Quand on connaît ce qu'il a accompli depuis quelques années dans le monde de l'édition, on sait très bien qu'il ne peut pas ressembler à un bureaucrate et qu'il ne doit être ni malingre ni perclus. Or c'est un grand gars costaud qui nous tend la main en souriant, un homme solide, bien équilibré, et sympathique comme la vie des champs.

Nous allons classiquement nous asseoir devant une table de café, pour une interview-minute. Mais, que lui demander ? Il serait si simple, et tellement plus agréable, de bavarder, sans penser à ce sacré métier. Il attend, en souriant toujours, ma première question. Ses yeux, derrière ses claires lunettes, sont-ils bleus ou sont-ils verts? Ça doit dépendre de la pluie et du beau temps.

- De quoi parlerez-vous dans votre conférence, vendredi soir ?

- Je veux simplement expliquer aux gens ce que c'est qu'un éditeur. Ils ne le savent pas bien.

- Ils vous prennent pour des imprimeurs...

- Oui, ou bien ils se demandent quel est ce louche intermédiaire qui vient se placer entre les auteurs et le public. Je veux aussi, et surtout, raconter un tas d'histoires amusantes sur les rapports plus ou moins tendres qui existaient entre les grands écrivains, tels que Balzac, Hugo, etc., et leurs éditeurs. Et je parlerai peut-être de quelques grands éditeurs contemporains, dont les noms sont dans toutes les bouches.

- En somme, vous allez ouvrir pour nous une grande porte sur le monde du livre. Vous étiez d'autant mieux qualifié pour le faire que vous avez dans ce monde, jeté quelque perturbation par votre audace et votre... discernement. Et que nous préparez-vous pour la prochaine « saison littéraire » ? Avez-vous des candidats au Goncourt ?

- Oui, toujours notre même équipe. Nous allons cependant en lancer prochainement un nouveau, un jeune de vingt-deux ans, plein de génie : Luc Dietrich, dont nous publierons Le Bonheur des Tristes. Et enfin, le gros événement de la saison ce sera le nouveau livre de Céline : Mort à Crédit, un imposant bouquin de 600 pages !»

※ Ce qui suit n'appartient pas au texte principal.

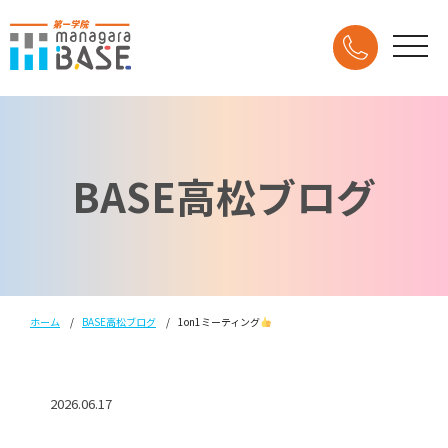
BASE高松ブログ
ホーム
BASE高松ブログ
1on1ミーティング
2026.06.17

En achevant mon verre, je me demande quel âge peut bien avoir Denoël. Certes il a quelques cheveux blancs, mais ils sont bien rares, et la jeunesse qu'il possède, on sent qu'elle ne le quittera pas, même lorsqu'ils seront la majorité ou l'unanimité. Car la jeunesse est une qualité de l'esprit plutôt qu'une fraîcheur des muscles, et ceux qui l'ont encore à leurs trente ans ne s'en débarrassent plus si facilement.

Or ne fallait-il pas avoir toute l'audace de la jeunesse en même temps qu'une curieuse intelligence des réactions du public pour lancer « Le Voyage au bout de la nuit » de Louis-Ferdinand Céline ?

C'est également la maison Denoël et Steele qui a lancé Philippe Hériat, Charles Braibant, Eugène Dabit, etc... Ce sont là des noms qui dominent la production contemporaine, des sommets. Et quand un éditeur réunit en si peu d'années une telle collection de semblables valeurs, on peut être sûr de sa valeur à lui.

C'est pourquoi j'engage vivement mes lecteurs à venir entendre sa conférence ce soir, vendredi, à 20 heures 30, à la salle des fêtes. Ils n'auront pas souvent l'occasion d'entendre un orateur si qualifié parler d'un sujet aussi intéressant et qu'il connaisse si bien.